- Exercise data
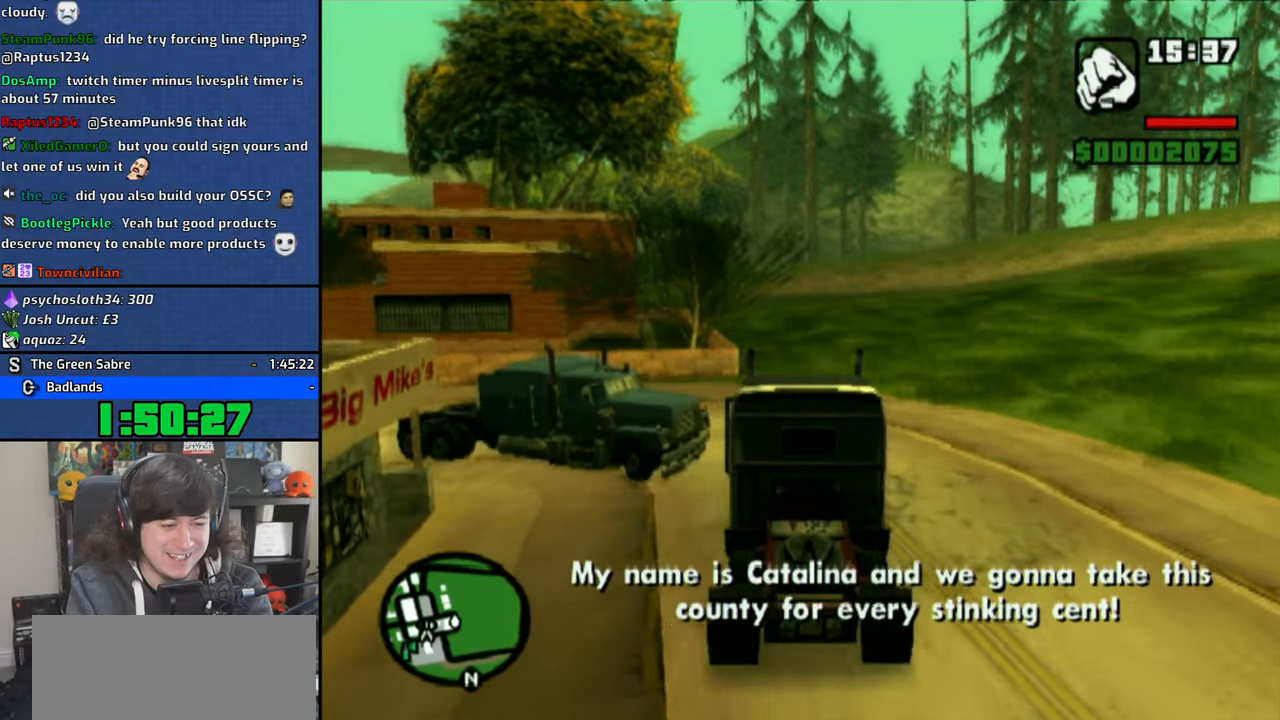
Gameplay with a controller (PlayStation layout); each line is a JSON object with the inputs held at the frame after it (dt_ms = milliseconds from this image to that frame). "button_events" lists button changes between this image and that frame as [ms after this image, input, new state], when the widget could be followed in between (sticks are given only as held states). Not read: START.
{"dt_ms": 500, "buttons": ["CROSS"], "left_stick": "up-left", "right_stick": "center", "button_events": []}
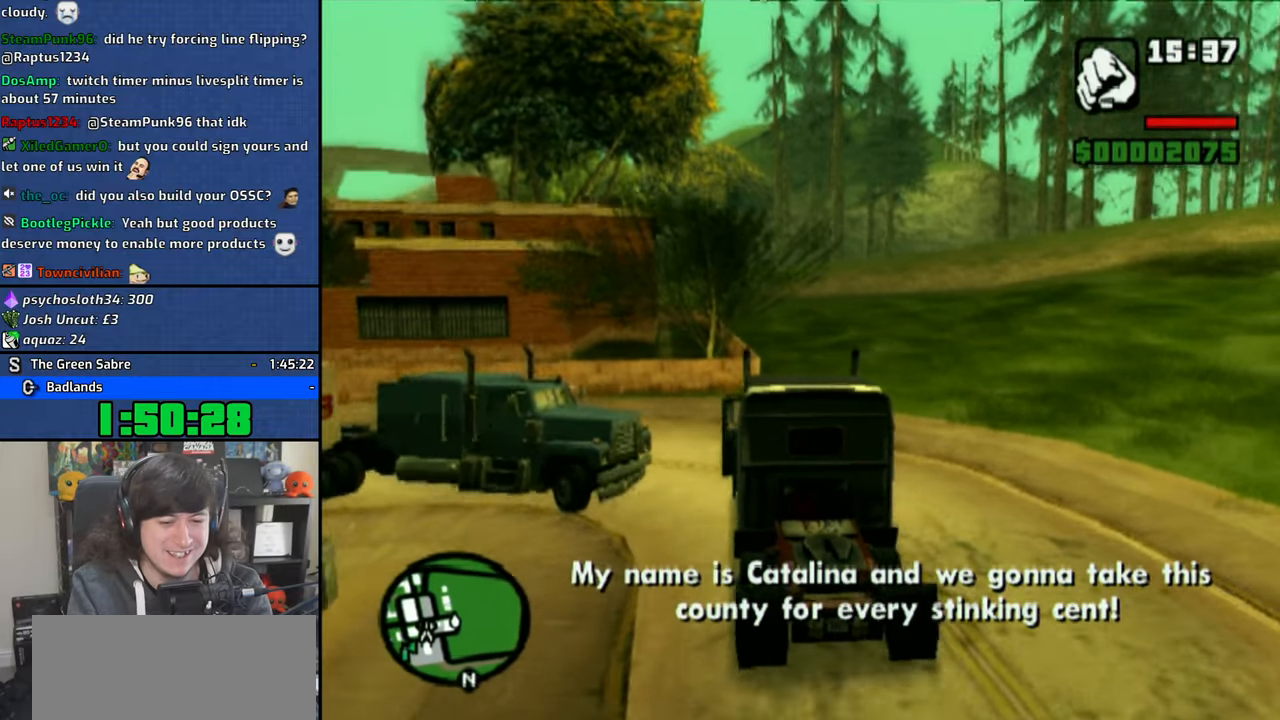
{"dt_ms": 500, "buttons": ["CROSS"], "left_stick": "left", "right_stick": "center", "button_events": []}
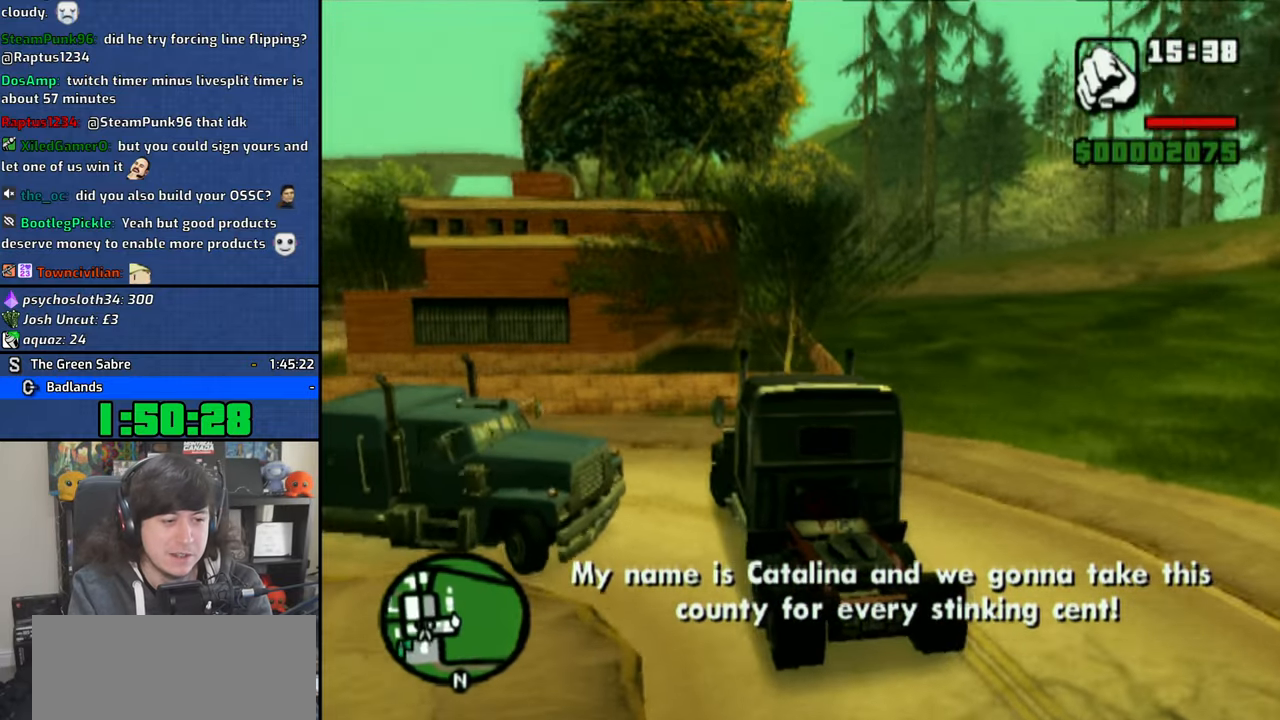
{"dt_ms": 500, "buttons": ["CROSS"], "left_stick": "left", "right_stick": "center", "button_events": []}
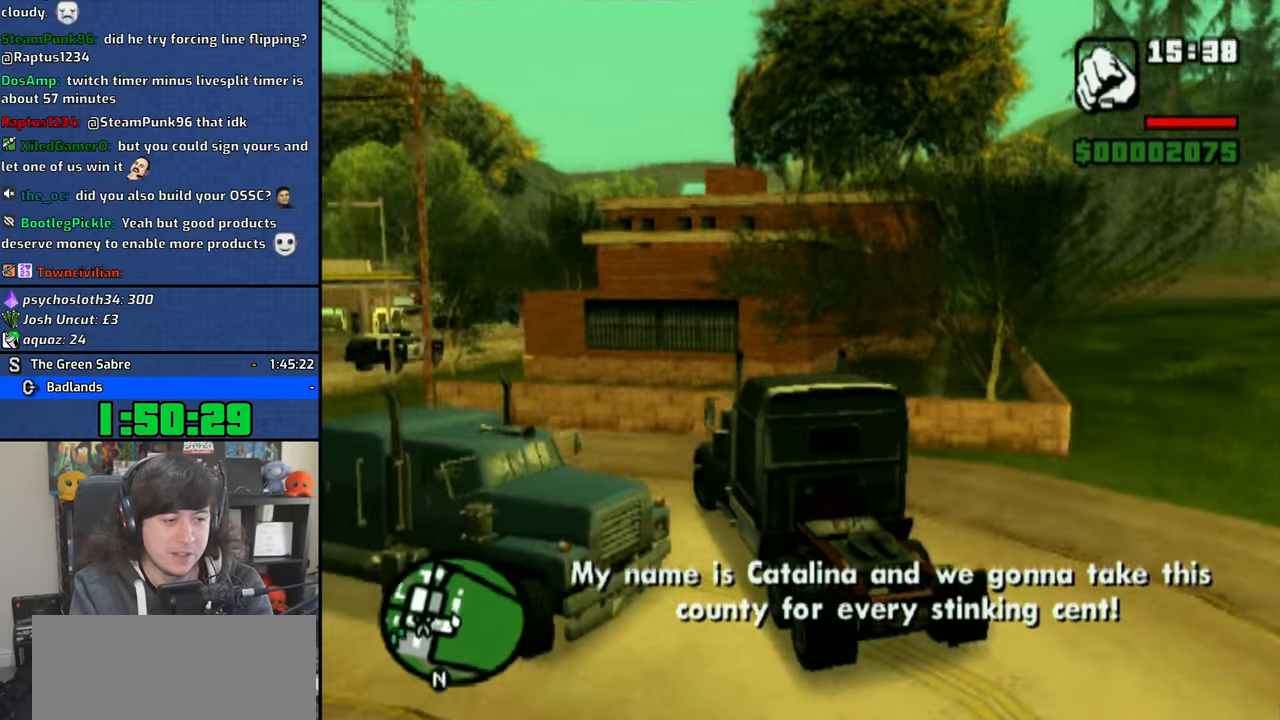
{"dt_ms": 500, "buttons": ["CROSS"], "left_stick": "left", "right_stick": "center", "button_events": []}
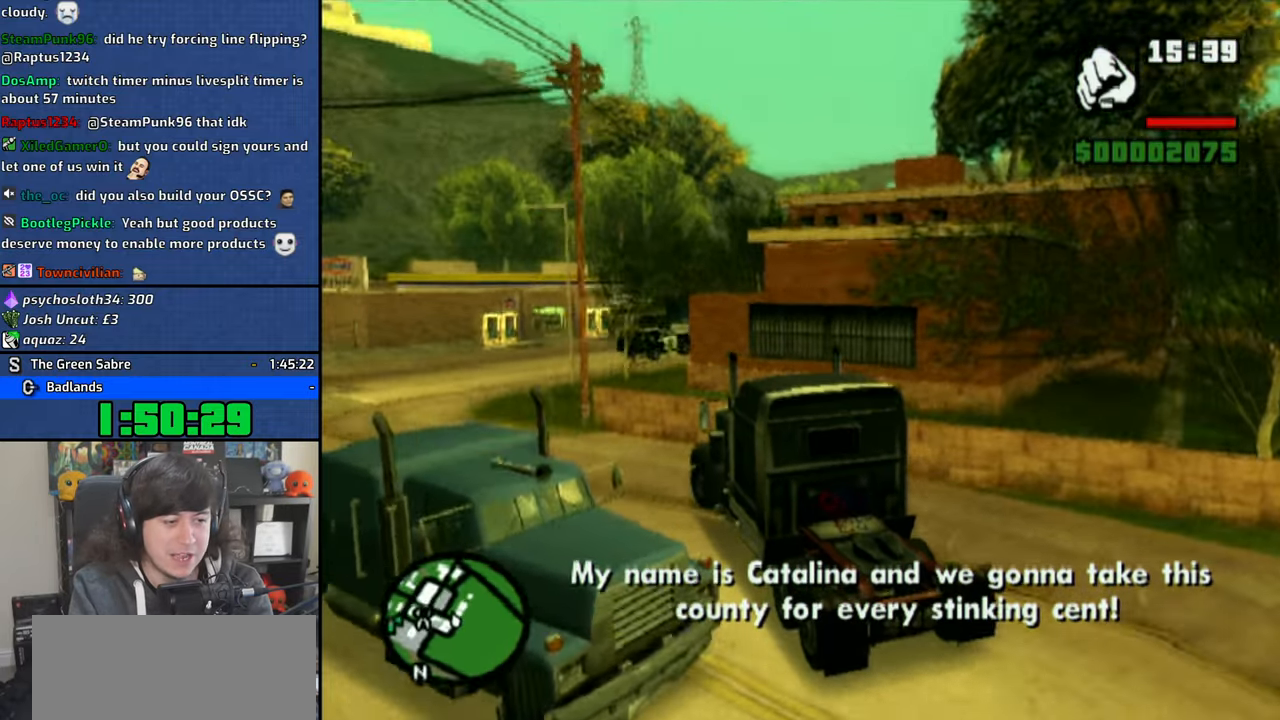
{"dt_ms": 500, "buttons": [], "left_stick": "center", "right_stick": "center", "button_events": [[250, "CROSS", "up"], [383, "CROSS", "down"], [433, "CROSS", "up"]]}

- To do
Write out the entries above verbatim, without pictures.

- Result of the task
Gameplay with a controller (PlayStation layout); each line is a JSON object with the inputs held at the frame after it (dt_ms = milliseconds from this image to that frame). "button_events" lists button changes between this image and that frame as [ms after this image, input, new state], when the widget could be followed in between (sticks are given only as held states). Not read: START.
{"dt_ms": 500, "buttons": ["CROSS"], "left_stick": "up-left", "right_stick": "center", "button_events": []}
{"dt_ms": 500, "buttons": ["CROSS"], "left_stick": "left", "right_stick": "center", "button_events": []}
{"dt_ms": 500, "buttons": ["CROSS"], "left_stick": "left", "right_stick": "center", "button_events": []}
{"dt_ms": 500, "buttons": ["CROSS"], "left_stick": "left", "right_stick": "center", "button_events": []}
{"dt_ms": 500, "buttons": [], "left_stick": "center", "right_stick": "center", "button_events": [[250, "CROSS", "up"], [383, "CROSS", "down"], [433, "CROSS", "up"]]}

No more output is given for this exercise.